For his part, Hartman said holding yet another closed-door meeting for just the trustees to work out the internal issues was "maybe unwise at this point."

"I think we need an open and transparent meeting of any member who wants to come," Hartman said.

Ehlers said he would be posting notices on the association's on the website and via emails of any future meetings prior to the resumption of the regular schedule in August. The meetings would be open to the public, he indicated. The NWCA trustees traditionally skip their July session.

"We expect this to be resolved by August," Ehlers said. "The August meeting will be the election of the trustees who have been nominated."

"There's nothing personally that I have against him," Hartman said of Ehlers. "I think it's just a philosophical difference in leadership that has caused us tension.

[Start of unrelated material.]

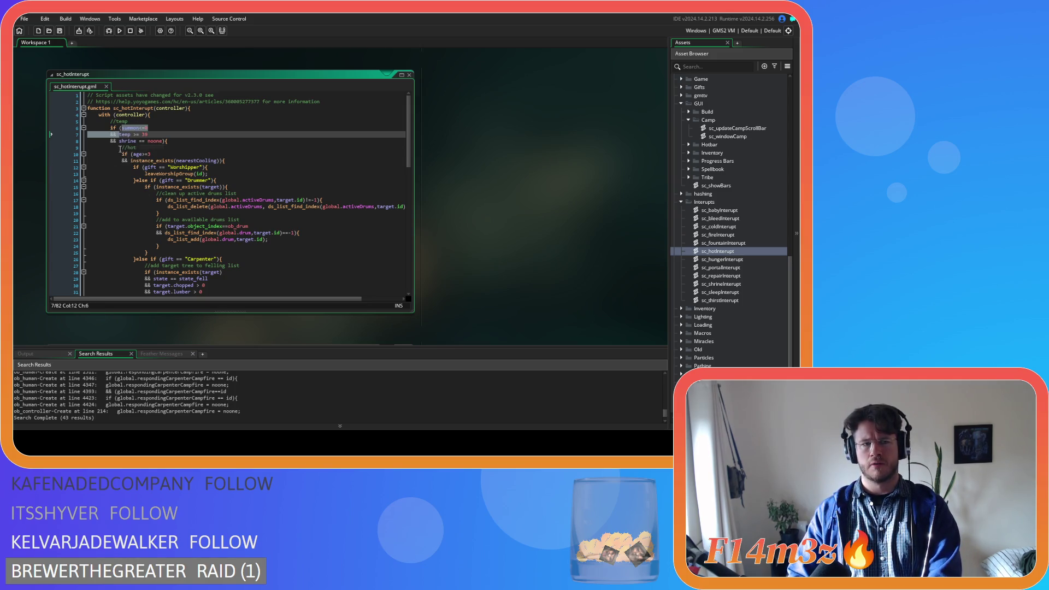
pyautogui.press('BackSpace')
pyautogui.press('ctrl+s')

"We both have failed to effectively communicate with one another. Frankly now is the time with the dissension in the open that the conversations now have to be had," Hartman said.

"There's a level of maturity that has to be had going into the conversation. Change is hard. Forgiveness is hard. It's an ability to wipe the slate clean and have conversations," Hartman said.

Meanwhile, longtime board member Rosemarie Lisko, chairwoman of the NWCA's graphics and zoning committee, has resigned. She declined to elaborate on her reasons for quitting after nearly two decades of service, other than to indicate it was a result of the tense relations among the trustees.

Also, a letter surfaced last week that was signed by all four of the recent Centennial High School graduates who served as student trustees this past year.

"... It is concerning to us that a civic association full of adults can have such dysfunction, as we have observed this year, to the point where people interested in joining the board are unwilling to participate after witnessing the unnecessary drama of the annual meeting," the letter, which was confirmed by student trustee Sara Abou Rashed, stated.

"They're not presenting themselves like they should," Abou Rashed, 17, said in an interview. "There shouldn't be any problems on the board relating to personal views."

The letter further stated "... We are disturbed that board members are so ashamed of certain unnecessary behaviors that have occurred in front of high school trustees to the point where they feel the need to usher us out of meetings into a less toxic environment on several occasions.

"We are troubled that the public was unaware of the concealed drama that took (place) during executive sessions. It was uncomfortable for these issues to be addressed in a veiled manner to the public where no true explanation was actually given, this left a very negative reputation for the NWCA which was difficult for us to deal with.

"It left a bad aftertaste as we ended our responsibilities with the board."